Para uma banda historicamente reservada sobre seu próprio trabalho, o novo disco e o podcast chegaram como uma surpresa agradável. Mas a modalidade do podcast, a documentação em tempo real do processo de uma das maiores bandas do mundo, é também, em si, uma novidade interessante.
“Tony foi uma mosca na parede”, conta Santiago. “A gente nem sabia que estava sendo gravado depois de algum tempo. Havia pequenos microfones instalados por ali. Há documentários e filmes sobre esse processo de gravação de outras bandas, até os Beatles fizeram, mas um podcast assim… acho que não existe.” Ele admite que se sente bem sobre o fato de ter aberto seu próprio trabalho para o mundo.

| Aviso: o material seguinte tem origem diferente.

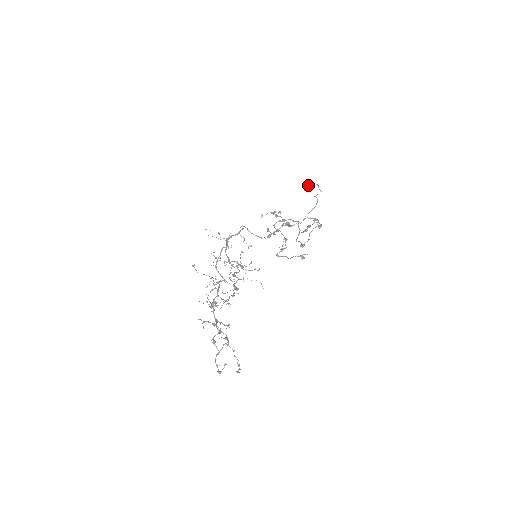
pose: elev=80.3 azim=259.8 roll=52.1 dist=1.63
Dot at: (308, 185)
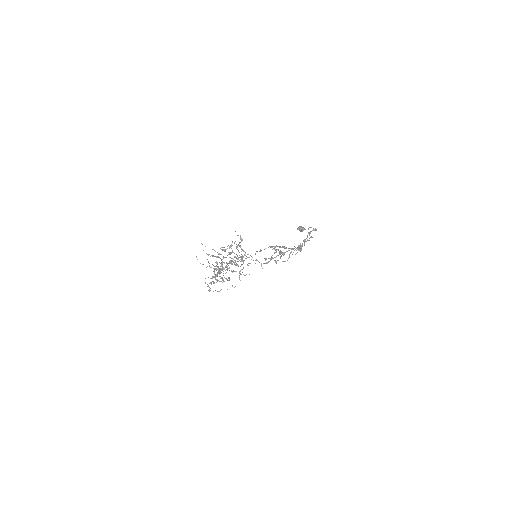
Dot at: (302, 227)
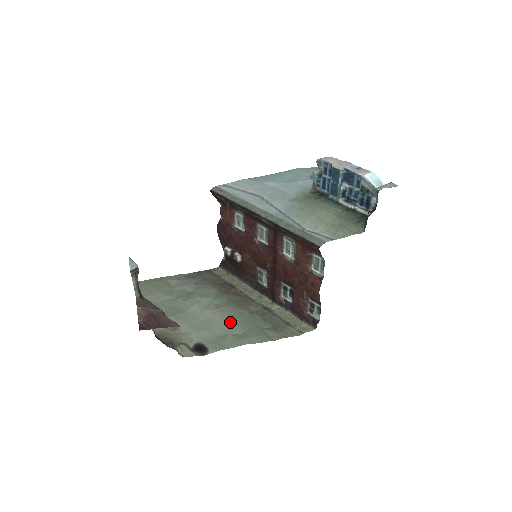
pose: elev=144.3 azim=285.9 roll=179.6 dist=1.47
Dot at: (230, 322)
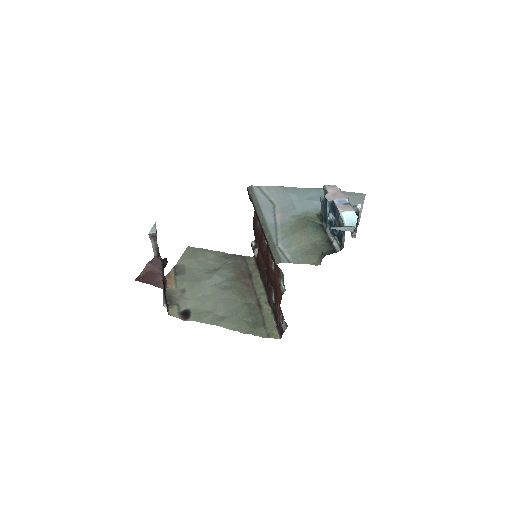
Dot at: (222, 304)
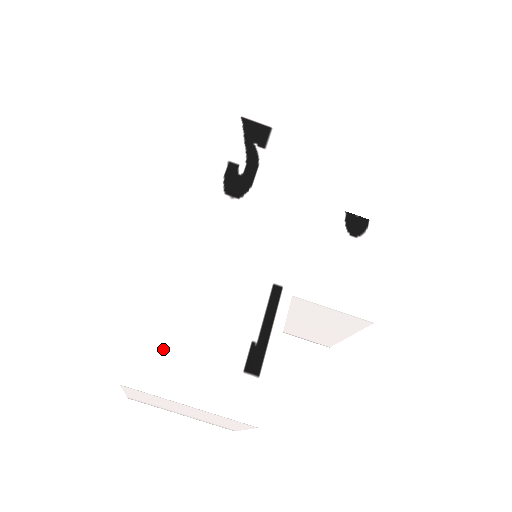
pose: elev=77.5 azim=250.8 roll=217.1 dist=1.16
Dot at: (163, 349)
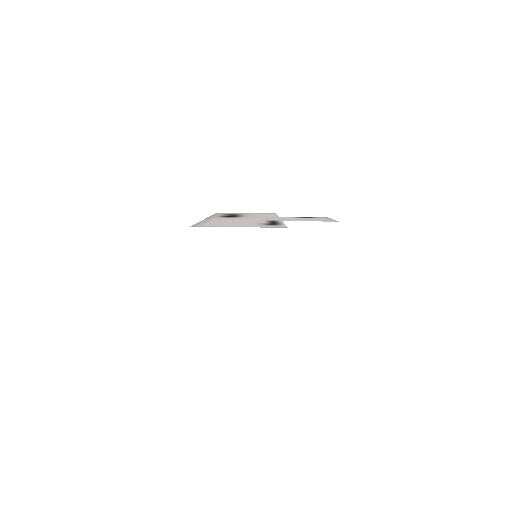
Dot at: occluded
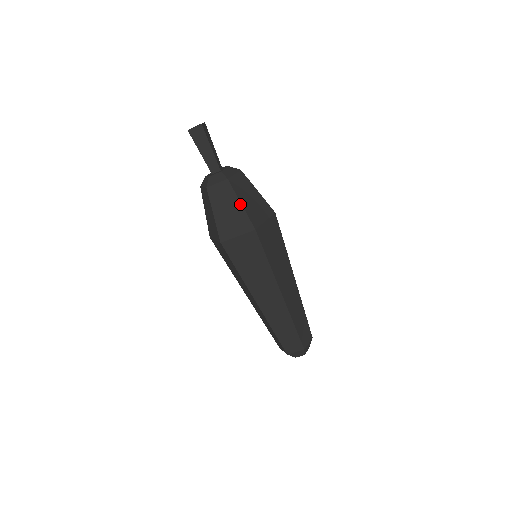
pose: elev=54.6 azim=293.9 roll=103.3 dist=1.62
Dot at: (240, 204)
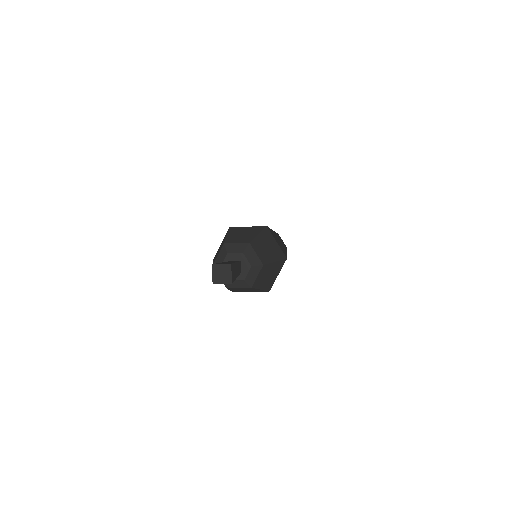
Dot at: occluded
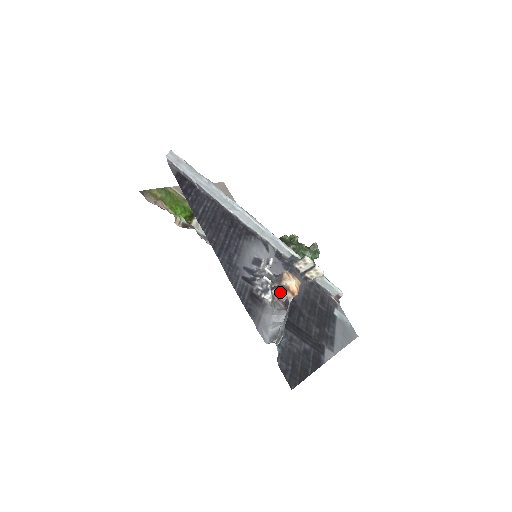
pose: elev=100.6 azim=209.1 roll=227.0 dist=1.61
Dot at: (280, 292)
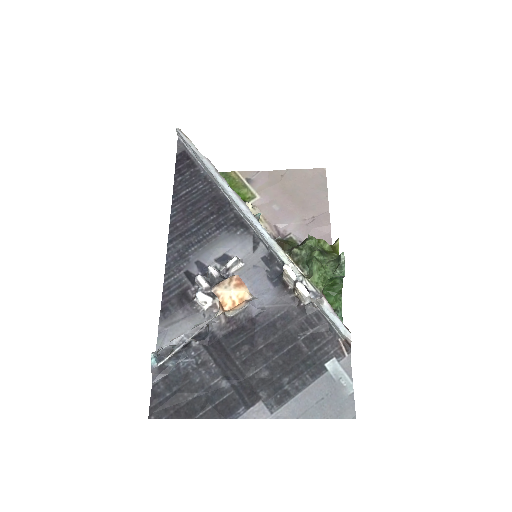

Sobre seu relacionamento com Francis Black – a dupla se conheceu na faculdade para logo em seguida formar o Pixies -, Santiago diz que ele está “melhor do que nunca”. Sobre Paz, ele diz que ela é um “sopro de ar fresco” na banda. “Ela é positiva, muito criativa, muito bem humorada, e todos nos sentimos muito confortáveis com ela no estúdio.”
Ainda sem previsão de voltar ao Brasil – o último show da banda por aqui foi em 2014, num histórico Lollapalooza -, o Pixies embarcou no segundo semestre numa turnê global que já tem datas marcadas até setembro de 2020.
As informações são do jornal O Estado de S. Paulo.